Tysha's cousin, Leticia Allen, said that she was going to go on the trip, too, but decided against it because she wanted to get a new bathing suit.
"My aunt didn't want her to go," she remembered. "She said it was in Brooklyn and she didn't want her going there by herself. Tysha told her there's nothing to do here. We want to have fun."
Allen described her cousin as an outgoing person who loved dance.
"Everybody is destroyed," Allen said. "Her brother is losing his mind. It's unbelievable."
The death of Jones, a sophomore at Landmark HS in Chelsea, sent waves of grief through the community.
Family and friends of the slain teen gathered in Harlem River Park Friday, across from where Jones lived, to console each other.
"She was an innocent good girl," said Lisa Baez, whose 17-year-old daughter, Cheyenne, was the innocent victim of a shooting in Harlem last October.
Cheyenne and Tysha were friends and performed together in the Harlem's Angels dance group starting in 2003.
"She and my daughter just really loved to dance," Baez said of Tysha, who lists singers Ciara and Beyonce, and rapper Drake as interests on her Facebook page.
"All she wanted to do was bring her mommy home a diploma," she said. "Cheyenne was my only child so I know what [Tysha's mom] is going through right now."
To Baez, the death of the two young girls was unacceptable.

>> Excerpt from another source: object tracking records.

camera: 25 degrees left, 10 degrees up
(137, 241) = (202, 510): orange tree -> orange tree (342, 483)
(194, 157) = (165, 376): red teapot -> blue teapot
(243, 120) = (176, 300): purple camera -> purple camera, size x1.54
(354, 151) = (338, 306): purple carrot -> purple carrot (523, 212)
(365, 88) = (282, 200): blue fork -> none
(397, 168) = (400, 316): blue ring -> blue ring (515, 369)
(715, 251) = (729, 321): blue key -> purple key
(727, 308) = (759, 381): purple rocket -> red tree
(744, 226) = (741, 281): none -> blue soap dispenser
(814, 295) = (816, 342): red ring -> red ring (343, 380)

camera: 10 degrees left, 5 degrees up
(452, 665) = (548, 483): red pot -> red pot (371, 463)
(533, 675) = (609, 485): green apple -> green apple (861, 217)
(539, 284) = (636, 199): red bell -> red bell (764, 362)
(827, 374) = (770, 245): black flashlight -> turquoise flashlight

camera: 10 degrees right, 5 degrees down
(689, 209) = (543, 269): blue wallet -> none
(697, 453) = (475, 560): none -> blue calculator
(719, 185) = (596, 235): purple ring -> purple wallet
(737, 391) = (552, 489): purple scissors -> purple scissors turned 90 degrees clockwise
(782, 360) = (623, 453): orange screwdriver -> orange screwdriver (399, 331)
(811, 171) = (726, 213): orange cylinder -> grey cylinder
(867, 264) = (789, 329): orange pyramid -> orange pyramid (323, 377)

"It's a shame what this gun violence is doing to the youth," she said. "The youth are using guns to solve their problems. Enough is enough."
Students at Landmark HS held a memorial service Friday for their slain classmate.
Tysha was set to take part in a talent show on Tuesday in which she was going to sing "Bubbly," by Colbie Caillat. She can be seen taking part in a talent show last year in a YouTube video.
The teen's closest friends walked around the school holding candles, followed by a moment of silence and a rendition of "Bubbly."
Friends at the tight-knit school said that Tysha loved to sing so much so much that she would get kicked out of class.
"She was always singing in class whenever she had a chance and she was always getting kicked out of class for singing," said Rosemary Browne, 16, a junior.
"She was a loud, friendly person."
Pam Lewis, the Vice-President of youth programs for the All Stars Project, which hosts talent shows that Tysha and Cheyenee performed in, said everyone is in shock.
"Tysha and [Cheyenne] were friends," she said of the tragic girls. "These kids loved to perform."
Near Tysha's home, Rev. Vernon Williams led a gathering in prayer.
"Just like the civil rights movement we need to work on this until it stops," said Williams, referring to gun violence. "We recognize that only love will prevail to stop this evil of us killing one another."
Family friend Audrey Johnson called jones a "good kid."
"I watched her grow up," Johnson said. "I have a hole inside of me. For something like this to happen to her, she didn't deserve it. For her to not come home to her mother hurts."
Condolences poured into a Facebook tribute page set up in Tysha's memory.
"R.I.P Bbygirl, it feels good too knoe that you are in a better place," wrote Jullian Singleton. "My prayers go out too her family. Your a Beautiful Angel in Heaven now. May you Rest in Paradise."
Jones, the youngest of four siblings, was set to move to North Carolina, where her brother Anthony, 20, lives, the day after her birthday on July 27, said Tice.
She said that Jones' block residents make up T-shirts every year with the names of residents who died.
"It used to be only older people, like our parents, on the T-shirt," Tice said. "Now, it's nothing but kids."